Staying on track required a proactive approach to ensure the project continued to hit milestones. Looking ahead to upcoming needs, the team was able to identify looming challenges and brainstorm ways to address them.

For example, some of the concrete pipe called for in original plans was unavailable and substitutions were required.

In another instance, multiple local suppliers had been retained to cast catch basins for the road. But because of supply and labor shortages, it became clear that they would not be able to keep up with the pace of construction. As a result, the design-builder became certified to cast boxes on site. This solution allowed the project to keep moving and avoid delays.
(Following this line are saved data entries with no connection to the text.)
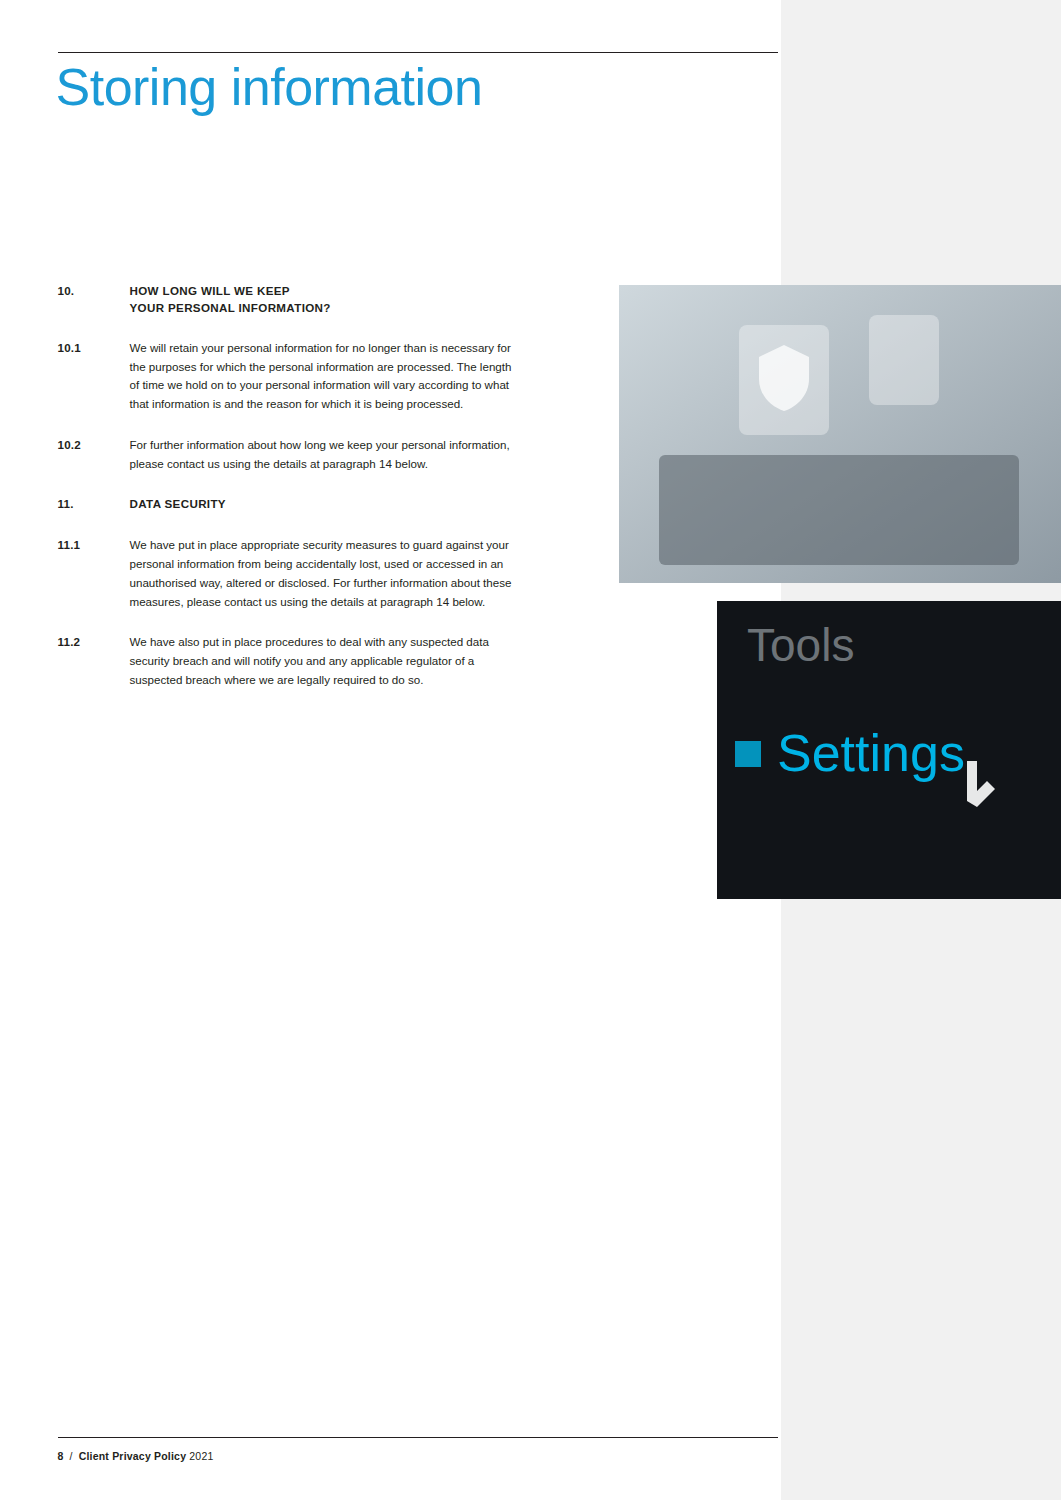Storing information
10.
HOW LONG WILL WE KEEP
YOUR PERSONAL INFORMATION?
10.1
We will retain your personal information for no longer than is necessary for the purposes for which the personal information are processed. The length of time we hold on to your personal information will vary according to what that information is and the reason for which it is being processed.
10.2
For further information about how long we keep your personal information, please contact us using the details at paragraph 14 below.
11.
DATA SECURITY
11.1
We have put in place appropriate security measures to guard against your personal information from being accidentally lost, used or accessed in an unauthorised way, altered or disclosed. For further information about these measures, please contact us using the details at paragraph 14 below.
11.2
We have also put in place procedures to deal with any suspected data security breach and will notify you and any applicable regulator of a suspected breach where we are legally required to do so.
8/Client Privacy Policy 2021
The dashboard used on the project was also a key part of maintaining schedule, budget and tracking submittals. The comprehensive and collaborative dashboard tracked design, construction, and administrative submittals with clear, concise data.

It also provided value to the contractor by keeping them up to date on all relevant information. Graphics, charts, and metrics reported schedule progress and changes to the design-builder’s schedule, allowing the team to focus on what was most important and create efficiencies during schedule and change order reviews.

During contract administration, the data was used for change order evaluation, resulting in the project coming in within budget.

Community Embrace

Construction was substantially completed in December 2023, and the new highway opened to traffic on Jan. 6, 2024. It was clear that the community was excited about the new road. About 2,500 people showed up for grand opening, and when barricades were lifted, lines of traffic were already waiting to use it.

In the weeks and months since, the enthusiasm hasn’t dimmed. Some residents have said the new road reduces their commute times by 20-30 minutes.

“Time is the one thing we can’t make more of, and we expect this highway to reduce delays by more than 30 percent on local roads,” Braceras said when the West Davis Highway opened. “It also includes trails for people who want to walk, bike, or even ride a pony.

“Utah continues to be the fastest growing state in the country, so it’s crucial for us to provide a holistic transportation system that offers people choices to get where they want, when they want, in the way they want – safely. As the West Davis Highway opens its lanes, it's not just about roads; it's about connecting communities and the countless journeys it will enhance.” RB

Bryan Adams is a senior project manager and led HDR’s program management work on the West Davis Corridor.

Bethany Shingleton is a project manager and office principal for HDR in Salt Lake City. She has worked on the West Davis Corridor since 2010.